EXCERPT TO READ ->
# Stanley Bailey No. 1 for $1500



## jamesicus (Nov 24, 2010)

Stanley No.1 on e-bay (not mine) -- looks correct from a cursory look -- no lateral adjustment lever -- solid (no depression) brass adjustment screw, etc.

James


----------



## MasterSplinter (Jan 12, 2013)

Wow.Amazing condition.


----------



## Art Smith (Oct 16, 2012)

Something looks funny with the mouth opening to me. Maybe just the light or something, but it looks unsquare


----------



## EricD (Jan 17, 2013)

The only value of that #1 is as a collector, not a user. If I needed a #1, I'd buy a Lie-Nielsen #1 for $225. What does one use a #1 size hand plane for? A block plane fits my hand much better.


----------



## railaw (Nov 15, 2011)

I thought the payment terms in the description were odd....


----------



## strippedscrew (Oct 28, 2012)

I wonder where he got it?


----------



## firehawkmph (Apr 26, 2008)

Looks like he put it to a wire wheel, on the body at least. I always thought that would detract from the value as far as the collectors go.
Mike Hawkins


----------



## HandToolGuy (Dec 10, 2011)

AVAILABLE DATA ->
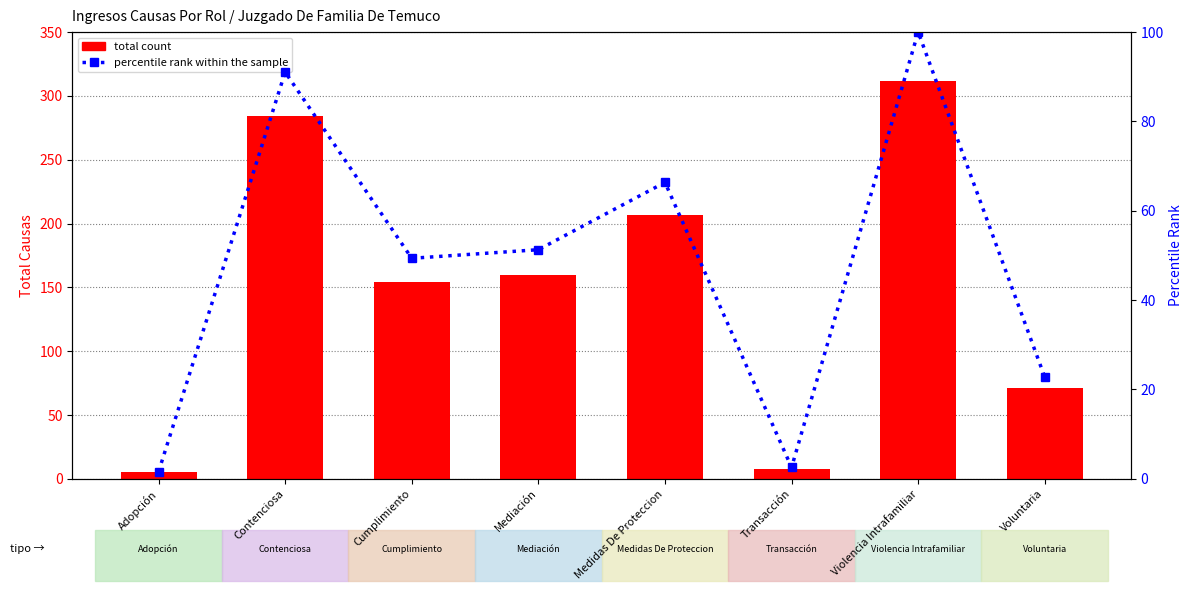

Reading right to left, transcribe all the data shown in this chart.

total count: 71.0	312.0	8.0	207.0	160.0	154.0	284.0	5.0
percentile rank within the sample: 22.8	100.0	2.6	66.3	51.3	49.4	91.0	1.6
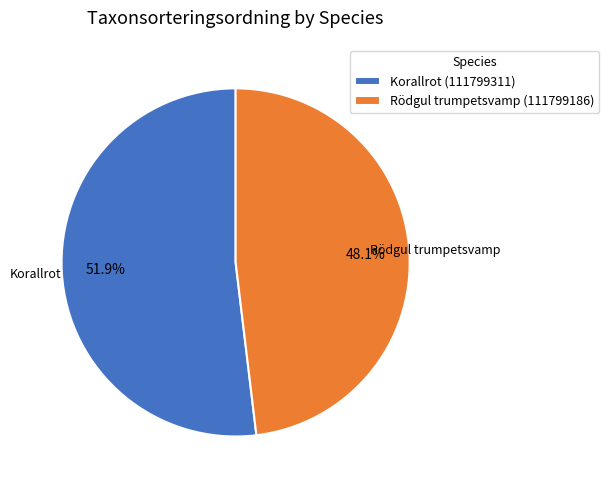

Is it true that Korallrot (111799311) is 61% of the pie?

False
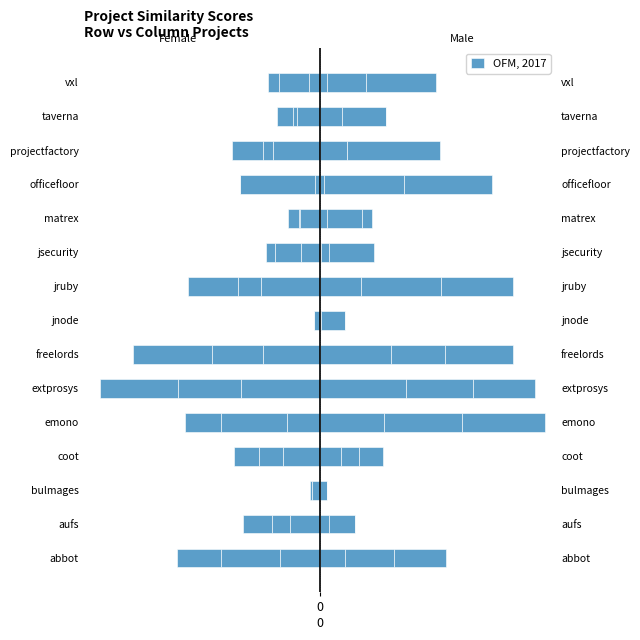

True or false: the data shows -1.0 at jruby.

False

WORK INSTRUCTIONS ->
(a) List every username that appears in a post heading of the Stanley No. 1 thread.
(b) Please set down the stretch of the Stanley No. 1 thread from "## Art Smith" through "hand much better.".
(c) Summarize the Stanley No. 1 thread in two sentences.

RESULTS IN ORDER ->
(a)
jamesicus
MasterSplinter
Art Smith
EricD
railaw
strippedscrew
firehawkmph
HandToolGuy

(b)
## Art Smith (Oct 16, 2012)

Something looks funny with the mouth opening to me. Maybe just the light or something, but it looks unsquare


----------



## EricD (Jan 17, 2013)

The only value of that #1 is as a collector, not a user. If I needed a #1, I'd buy a Lie-Nielsen #1 for $225. What does one use a #1 size hand plane for? A block plane fits my hand much better.

(c) A Stanley No. 1 plane on eBay is said to look correct at a cursory look, with no lateral adjustment lever and a solid brass adjustment screw. Replies praise its condition, but posters also say the mouth opening looks unsquare, the payment terms seem odd, the body looks wire-wheeled, and the plane's only value is to a collector, not a user.